Dilema

1.2K 80 10
                                    

Happy reading 💜💜

*****
Nadine menatap kearah dua orang tersayangnya yang sedang bercanda, hatinya menghangat berharap kebahagiaan ini akan selamanya ia rasakan.

"Bunda ngapain bengong disana, ayok main bersama," ajak sosok kecil yang selalu menjadi alasannya untuk terus tersenyum.

"Lea nggak perlu bilang begitu sama Bunda, langsung aja kita Siraaaam!!" ucap James langsung mengarahkan selang air kearah istrinya Nadine.

Sontak ketiganya larut dalam candaan layaknya keluarga bahagia.

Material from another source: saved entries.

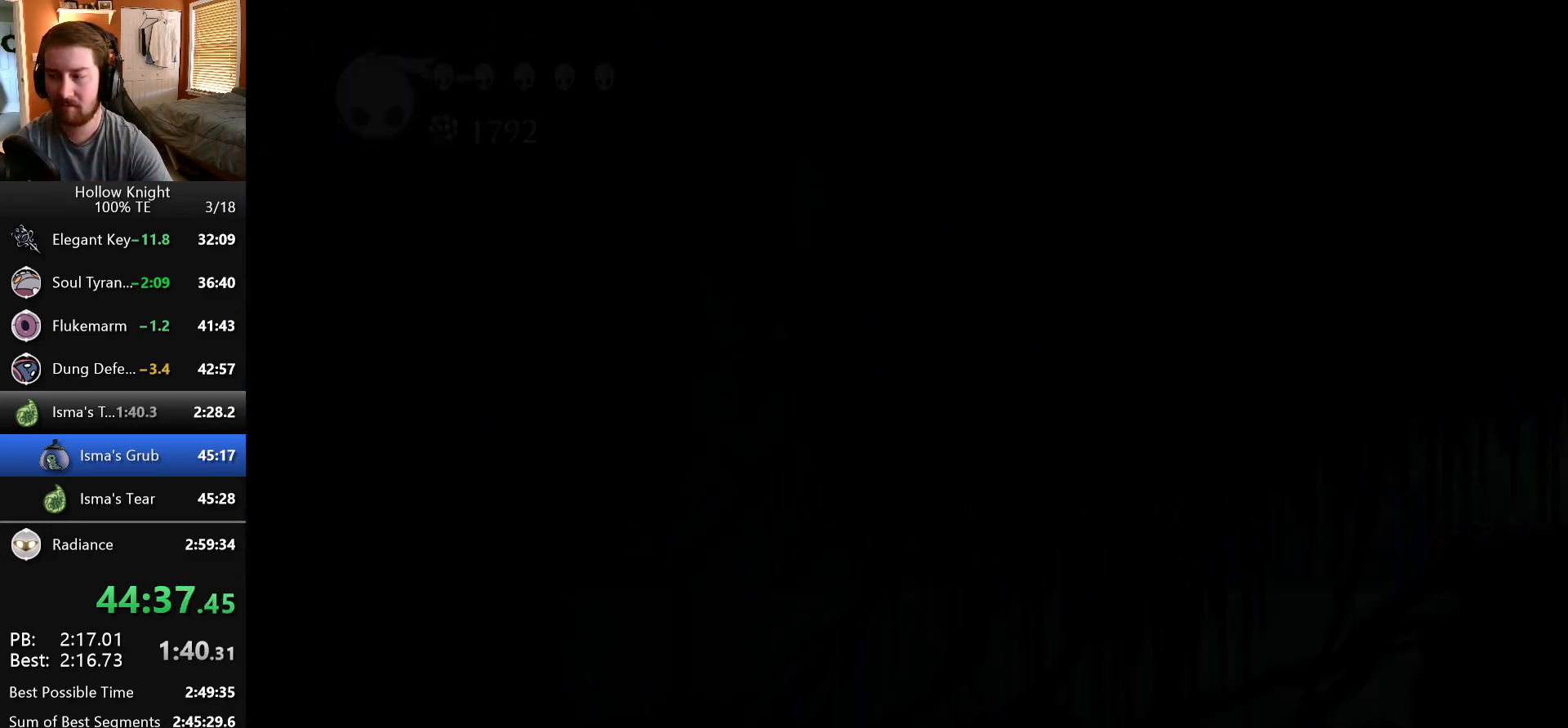
{"keys": ["right"], "events": []}
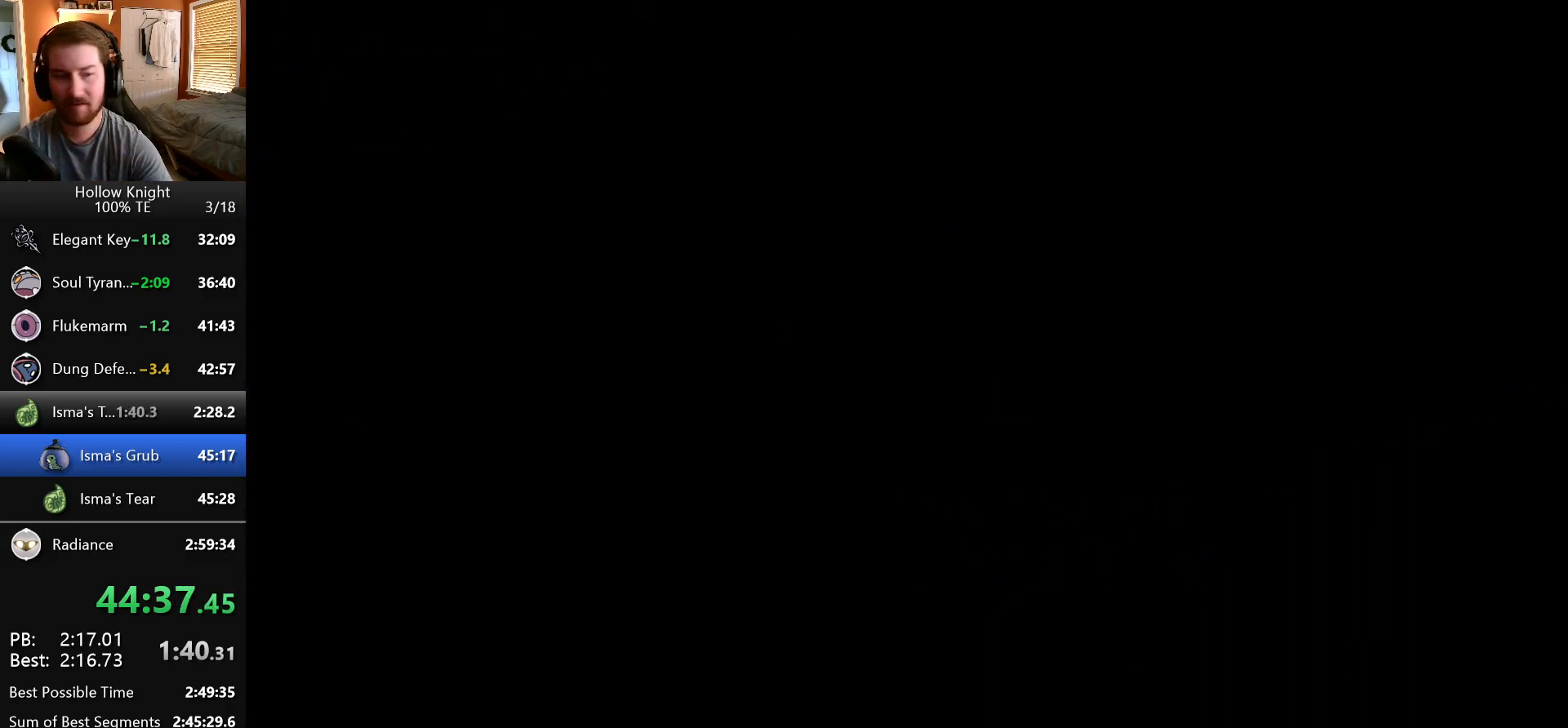
{"keys": [], "events": [[100, "right", "up"]]}
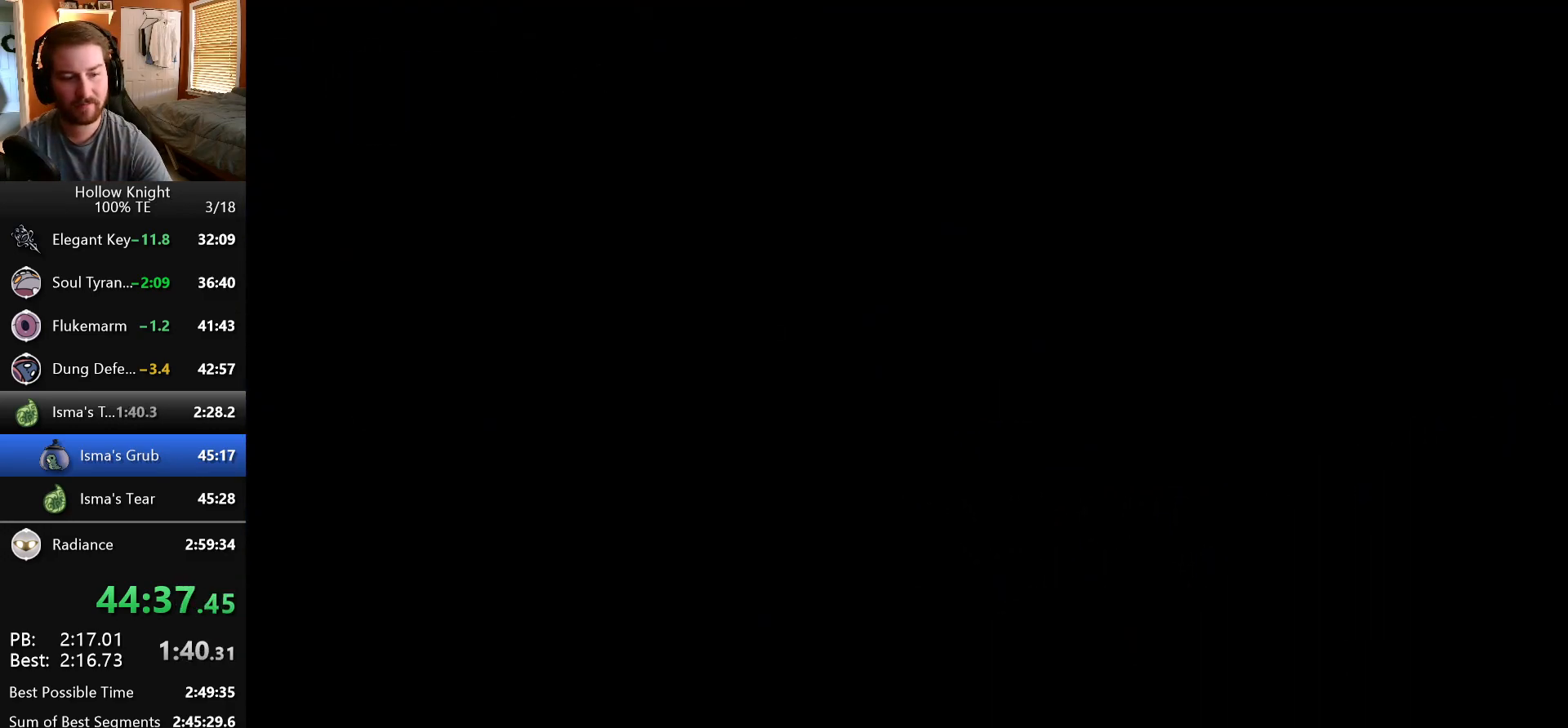
{"keys": [], "events": []}
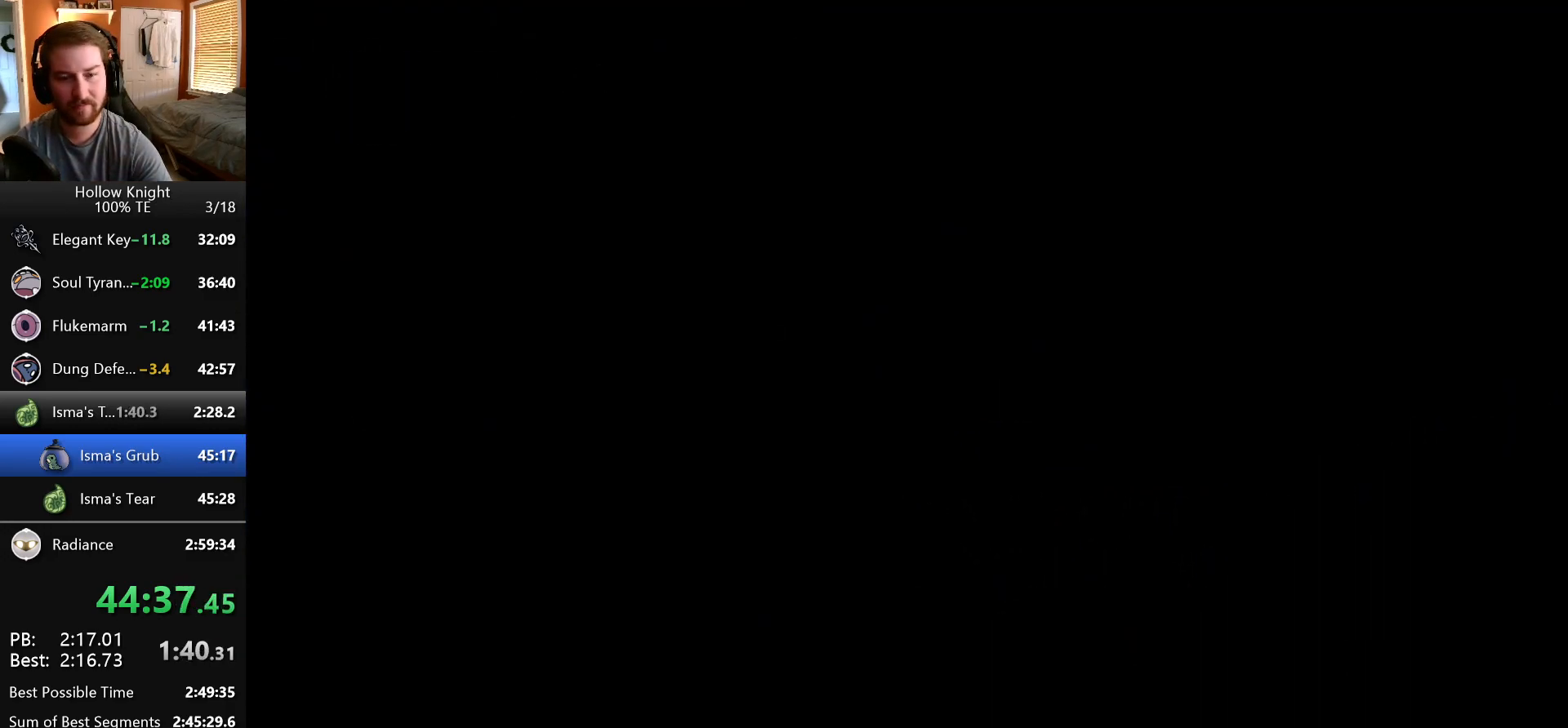
{"keys": [], "events": []}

"Udah ya Lea, hari sudah semakin sore, Lea janji mau kerumah nenek kan? jadi mainnya udahan dulu," ucap Nadine.

"Yaaa mama, orang lagi asyik juga" ucap Lea sambil cemberut

"Kan kemarin Lea yang janji mau mengunjungi Nenek. ingat kata Ayah nggak boleh ingkar janji," ucap James

"Oke Lea akan kerumah nenek, tapi ayah harus janji dulu buat menemani bunda seharian, nggak boleh ketemu tante Fiona " ujar Lea sambil menjulurkan jari kelingkingnya meminta ayahnya untuk berjanji.

James menghela nafas sejenak "hmmm oke ayah berjanji" ucapnya.

"Bunda ayo kepangin rambut Lea, Lea nggak mau oma yang kepangin nanti" ujar Lea sambil menarik tangan Nadine memasuki rumah mereka.

James memandang dua sosok itu dengan pandangan yang tak bisa diartikan.

Tiga Puluh menit setelah perginya Lea, hanya keheningan yang mengisi rumah itu. Keduanya sibuk dengan urusan mereka masing-masing.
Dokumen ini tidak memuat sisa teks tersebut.